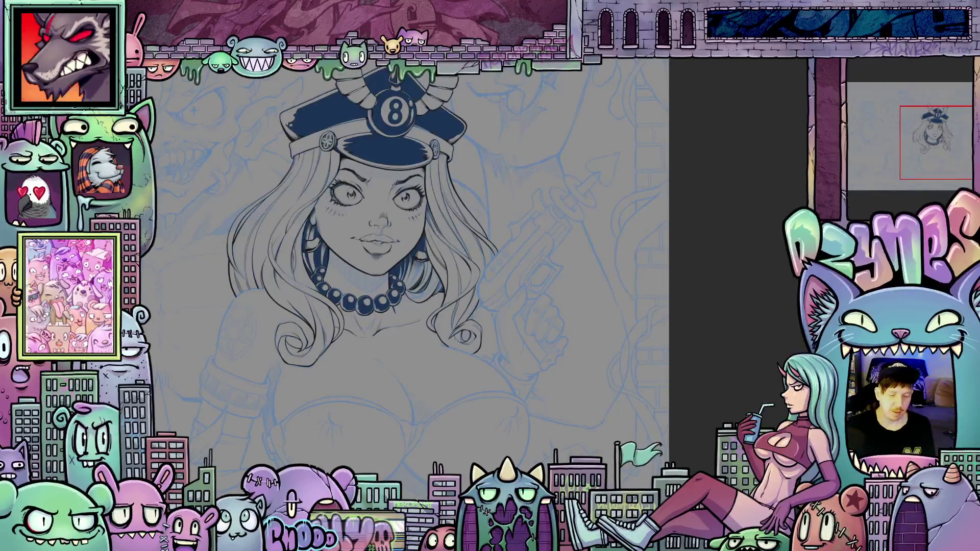
{"action": "scroll", "coordinate": [498, 378], "scroll_direction": "up", "scroll_amount": 3}
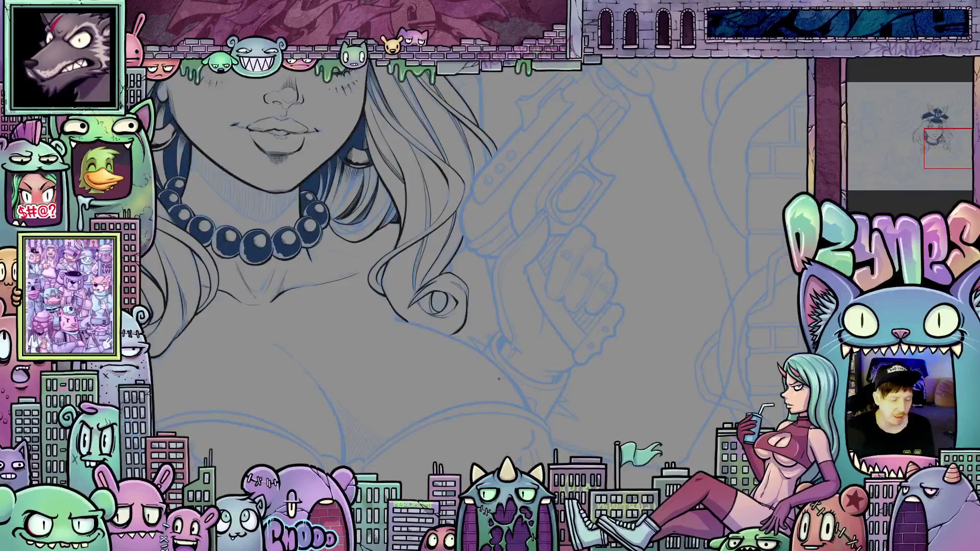
{"action": "scroll", "coordinate": [511, 316], "scroll_direction": "down", "scroll_amount": 2}
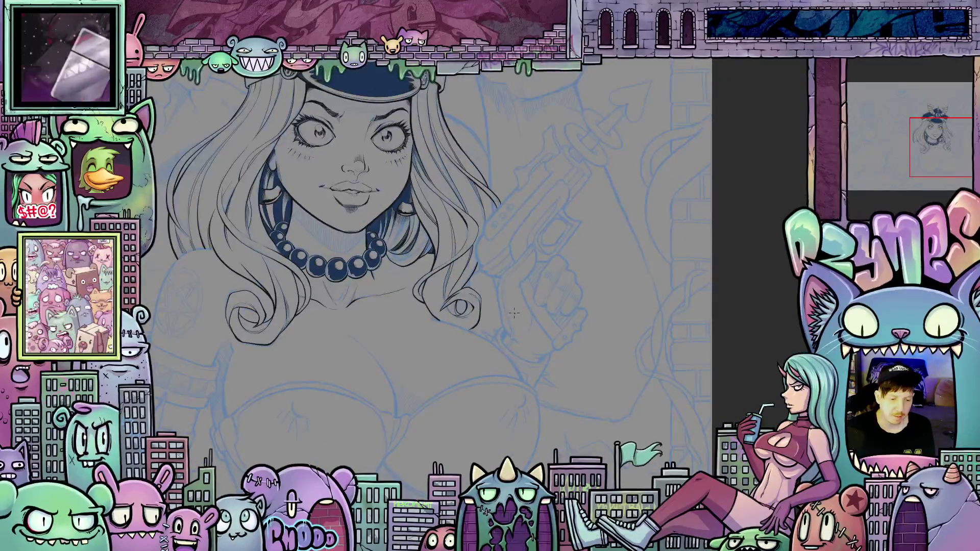
{"action": "scroll", "coordinate": [518, 304], "scroll_direction": "up", "scroll_amount": 5}
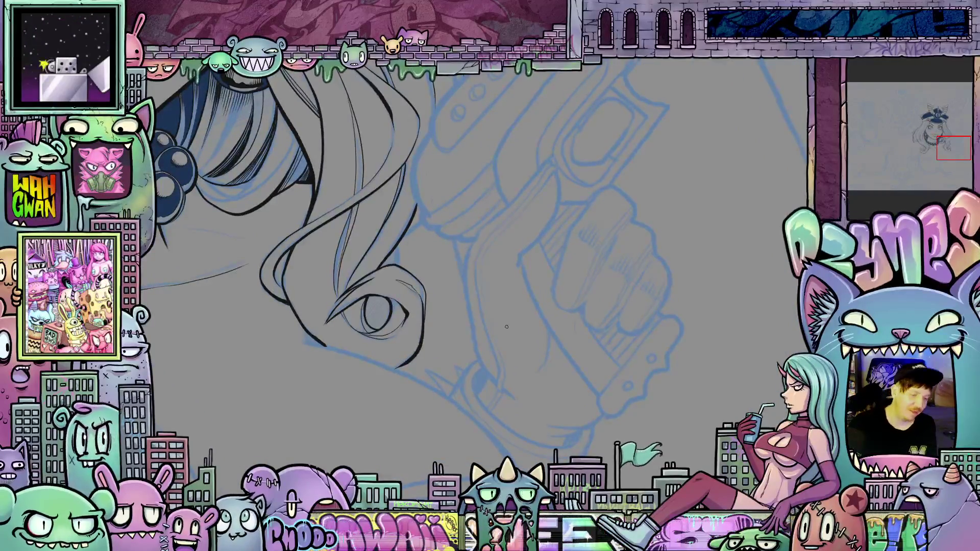
Step: Ink a stroke down the hair beside the gun and the gun hand's left edge
{"action": "mouse_move", "coordinate": [629, 430]}
{"action": "left_mouse_down"}
{"action": "mouse_move", "coordinate": [643, 408]}
{"action": "mouse_move", "coordinate": [536, 271]}
{"action": "left_mouse_up"}
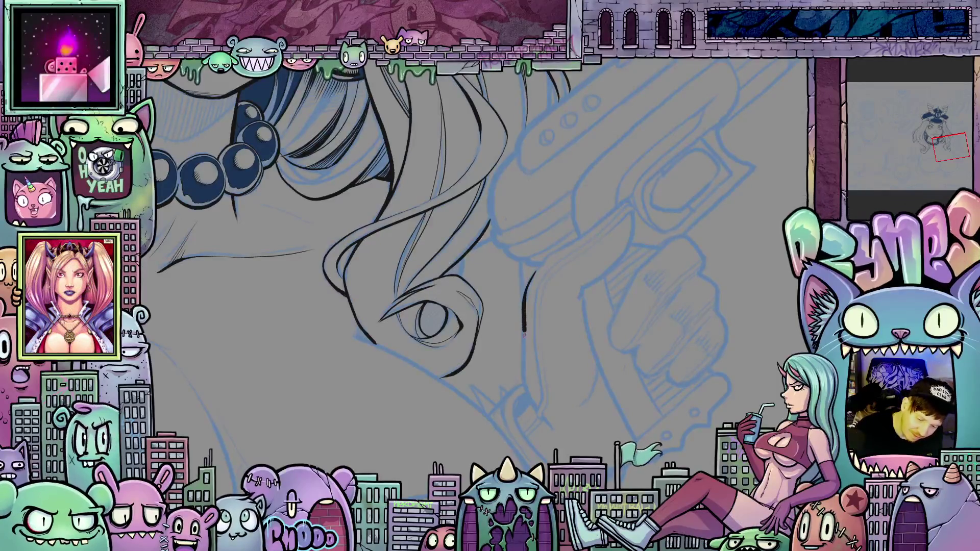
{"action": "left_click_drag", "start_coordinate": [526, 383], "coordinate": [534, 404]}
******
[PROBLEM]
Write out the listing above in full, word for word, with no pictures.

[RESULT OF THE TASK]
{"action": "scroll", "coordinate": [498, 378], "scroll_direction": "up", "scroll_amount": 3}
{"action": "scroll", "coordinate": [511, 316], "scroll_direction": "down", "scroll_amount": 2}
{"action": "scroll", "coordinate": [518, 304], "scroll_direction": "up", "scroll_amount": 5}
Step: Ink a stroke down the hair beside the gun and the gun hand's left edge
{"action": "mouse_move", "coordinate": [629, 430]}
{"action": "left_mouse_down"}
{"action": "mouse_move", "coordinate": [643, 408]}
{"action": "mouse_move", "coordinate": [536, 271]}
{"action": "left_mouse_up"}
{"action": "left_click_drag", "start_coordinate": [526, 383], "coordinate": [534, 404]}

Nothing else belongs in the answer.